ICN.com | Feb 27, 2013 04:40AM ET
Gold trades lower on Wednesday settling near its highest in more than a week recorded in the previous session as comments from the U.S. Federal Reserve chairman Ben Bernanke signaled the central bank’s stimulus will continue, reducing bullions` appeal as a hedge against inflation.
Spot gold is trading around $1609.96 per ounce by 09:12 (GMT+2) after opening at $1613.16, and hit a high of $1614.72 and a low of 1609.23 an ounce.
Silver traded at $29.23 an ounce after opening at $29.37, hitting high at $29.40 and low at $29.18 an ounce.
Bernanke strongly defended the Fed’s stimulus program in his testimony on Tuesday before the Senate Banking Committee and quieted recent rumblings over the central bank pulling back its asset-buying program, which were set off after Fed’s minutes last week.
Bernanke’s comments helped allay investors’ concerns over a stalemate in Italy after a general election failed to give any party a parliamentary majority, where worries about further political instability in Italy triggered fears that the Eurozone`s third-largest economy could drag the bloc into another crisis.
Bernanke will remain the focus of the market as he is expected to deliver testimony before the House Financial Services Committee later today.
As of 09:09 (GMT+2), the dollar index trades around 81.77 after opening at 81.85, where it hit a high of 81.90 and a low of 81.75.
Gold prices rose on Tuesday to a 1-1/2-week high as investors turned to the metal for its safe-haven appeal following an election that resulted in a political gridlock in Italy.
Pier Luigi Bersani`s centre-left bloc won the lower house vote but has failed to secure a majority in the Senate. Centre-right leader Silvio Berlusconi, who won the upper house vote said fresh elections should be avoided.

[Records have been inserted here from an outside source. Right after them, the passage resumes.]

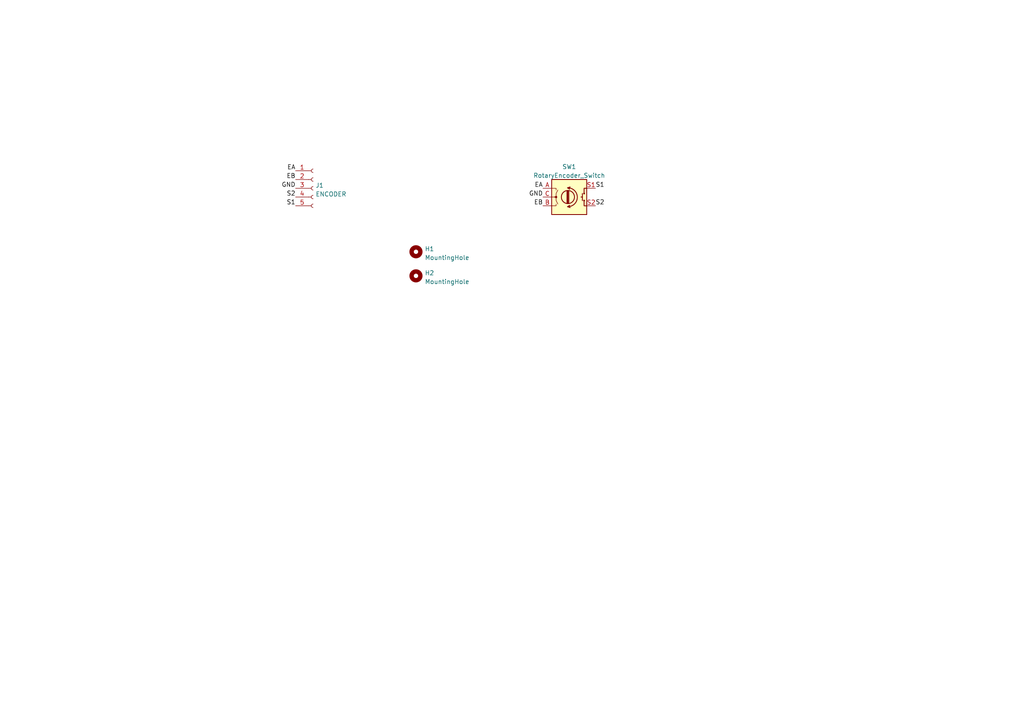
<source format=kicad_sch>
(kicad_sch (version 20211123) (generator eeschema)

  (uuid 73912389-d183-4662-8add-4d17b0fe9af2)

  (paper "A4")

  


  (label "S2" (at 172.72 59.69 0)
    (effects (font (size 1.27 1.27)) (justify left bottom))
    (uuid 0157da16-c9f0-42a4-a23c-0734df133046)
  )
  (label "EA" (at 85.725 49.53 180)
    (effects (font (size 1.27 1.27)) (justify right bottom))
    (uuid 0892eccb-5e19-4adc-b147-a753a73b8681)
  )
  (label "GND" (at 157.48 57.15 180)
    (effects (font (size 1.27 1.27)) (justify right bottom))
    (uuid 0981470c-91b4-473c-8d66-00f2bbd65b87)
  )
  (label "S1" (at 85.725 59.69 180)
    (effects (font (size 1.27 1.27)) (justify right bottom))
    (uuid 3c9983b0-33c3-48c4-b68e-2965e87386b7)
  )
  (label "EB" (at 85.725 52.07 180)
    (effects (font (size 1.27 1.27)) (justify right bottom))
    (uuid 603cd50b-6e12-455d-aa65-baeefea008cc)
  )
  (label "S1" (at 172.72 54.61 0)
    (effects (font (size 1.27 1.27)) (justify left bottom))
    (uuid acee4c03-c009-4699-b5b6-b40158efbff1)
  )
  (label "GND" (at 85.725 54.61 180)
    (effects (font (size 1.27 1.27)) (justify right bottom))
    (uuid b11438a2-323b-41f8-b1ba-ef7cda8f5981)
  )
  (label "EB" (at 157.48 59.69 180)
    (effects (font (size 1.27 1.27)) (justify right bottom))
    (uuid c0fcc517-2fcc-4643-b126-615185c64fca)
  )
  (label "EA" (at 157.48 54.61 180)
    (effects (font (size 1.27 1.27)) (justify right bottom))
    (uuid e57c416a-5783-41db-ae85-d1144f4e0536)
  )
  (label "S2" (at 85.725 57.15 180)
    (effects (font (size 1.27 1.27)) (justify right bottom))
    (uuid f264469c-36ad-45c6-baeb-ec2000273b6d)
  )

  (symbol (lib_id "Mechanical:MountingHole") (at 120.65 73.025 0) (unit 1)
    (in_bom yes) (on_board yes) (fields_autoplaced)
    (uuid 032b4f61-0e0f-4c88-ae89-59a059bcc04f)
    (property "Reference" "H1" (id 0) (at 123.19 72.1903 0)
      (effects (font (size 1.27 1.27)) (justify left))
    )
    (property "Value" "MountingHole" (id 1) (at 123.19 74.7272 0)
      (effects (font (size 1.27 1.27)) (justify left))
    )
    (property "Footprint" "MountingHole:MountingHole_3.2mm_M3" (id 2) (at 120.65 73.025 0)
      (effects (font (size 1.27 1.27)) hide)
    )
    (property "Datasheet" "~" (id 3) (at 120.65 73.025 0)
      (effects (font (size 1.27 1.27)) hide)
    )
  )

  (symbol (lib_id "Device:RotaryEncoder_Switch") (at 165.1 57.15 0) (unit 1)
    (in_bom yes) (on_board yes) (fields_autoplaced)
    (uuid 53b1c276-80d7-4358-a0c9-0ad9531f7c53)
    (property "Reference" "SW1" (id 0) (at 165.1 48.3702 0))
    (property "Value" "RotaryEncoder_Switch" (id 1) (at 165.1 50.9071 0))
    (property "Footprint" "footprints:RollerEncoder_Panasonic_EVQWGD001" (id 2) (at 161.29 53.086 0)
      (effects (font (size 1.27 1.27)) hide)
    )
    (property "Datasheet" "~" (id 3) (at 165.1 50.546 0)
      (effects (font (size 1.27 1.27)) hide)
    )
    (pin "A" (uuid b4b0e2ab-8994-472e-bc9c-ea5a047da4a2))
    (pin "B" (uuid df3780ad-f1df-4c9b-b577-7b9d24860fea))
    (pin "C" (uuid 5c94f2ce-4a8f-4b16-a35a-30f3223add10))
    (pin "S1" (uuid d41a9e51-3a73-458d-87b5-d602591a9b6b))
    (pin "S2" (uuid 64a5628b-75cf-4bd9-958f-54196c3f1b2f))
  )

  (symbol (lib_id "Mechanical:MountingHole") (at 120.65 80.01 0) (unit 1)
    (in_bom yes) (on_board yes) (fields_autoplaced)
    (uuid 7d2bcac2-bafe-4a84-8587-61851bf6fd0e)
    (property "Reference" "H2" (id 0) (at 123.19 79.1753 0)
      (effects (font (size 1.27 1.27)) (justify left))
    )
    (property "Value" "MountingHole" (id 1) (at 123.19 81.7122 0)
      (effects (font (size 1.27 1.27)) (justify left))
    )
    (property "Footprint" "MountingHole:MountingHole_3.2mm_M3" (id 2) (at 120.65 80.01 0)
      (effects (font (size 1.27 1.27)) hide)
    )
    (property "Datasheet" "~" (id 3) (at 120.65 80.01 0)
      (effects (font (size 1.27 1.27)) hide)
    )
  )

  (symbol (lib_id "Connector:Conn_01x05_Female") (at 90.805 54.61 0) (unit 1)
    (in_bom yes) (on_board yes) (fields_autoplaced)
    (uuid db34f257-5365-4dbc-ad41-6ce659b89027)
    (property "Reference" "J1" (id 0) (at 91.5162 53.7753 0)
      (effects (font (size 1.27 1.27)) (justify left))
    )
    (property "Value" "ENCODER" (id 1) (at 91.5162 56.3122 0)
      (effects (font (size 1.27 1.27)) (justify left))
    )
    (property "Footprint" "Connector_JST:JST_PH_B5B-PH-K_1x05_P2.00mm_Vertical" (id 2) (at 90.805 54.61 0)
      (effects (font (size 1.27 1.27)) hide)
    )
    (property "Datasheet" "~" (id 3) (at 90.805 54.61 0)
      (effects (font (size 1.27 1.27)) hide)
    )
    (pin "1" (uuid 3bf8eb40-ef05-4f03-960e-9b851feb7c81))
    (pin "2" (uuid 70e85a47-da5e-416f-9c09-78f63cd2488f))
    (pin "3" (uuid e6dcdb84-27c9-45a4-b885-81aab32306f8))
    (pin "4" (uuid ff3d8fb3-0e05-4081-a65e-80009db7eb8c))
    (pin "5" (uuid 7f174eec-84d0-436e-99fb-d6a80700a3b0))
  )

  (sheet_instances
    (path "/" (page "1"))
  )

  (symbol_instances
    (path "/032b4f61-0e0f-4c88-ae89-59a059bcc04f"
      (reference "H1") (unit 1) (value "MountingHole") (footprint "MountingHole:MountingHole_3.2mm_M3")
    )
    (path "/7d2bcac2-bafe-4a84-8587-61851bf6fd0e"
      (reference "H2") (unit 1) (value "MountingHole") (footprint "MountingHole:MountingHole_3.2mm_M3")
    )
    (path "/db34f257-5365-4dbc-ad41-6ce659b89027"
      (reference "J1") (unit 1) (value "ENCODER") (footprint "Connector_JST:JST_PH_B5B-PH-K_1x05_P2.00mm_Vertical")
    )
    (path "/53b1c276-80d7-4358-a0c9-0ad9531f7c53"
      (reference "SW1") (unit 1) (value "RotaryEncoder_Switch") (footprint "footprints:RollerEncoder_Panasonic_EVQWGD001")
    )
  )
)

</source>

The euro is currently trading at $1.3082 as of 09:10 AM (GMT +2) after opening at $1.3059. The EUR/USD pair has so far set a session high at $1.3084 and low of $1.3040.
Moreover, Goldman Sachs slashed its 2013 gold price forecast saying the recent drop in the metal`s price represent an increase in U.S. real interest rates. The bank cut this year price forecasts to $1,600 an ounce from $1.810 an ounce and slashed 2014 forecast to $1,450 an ounce from $1,750 an ounce.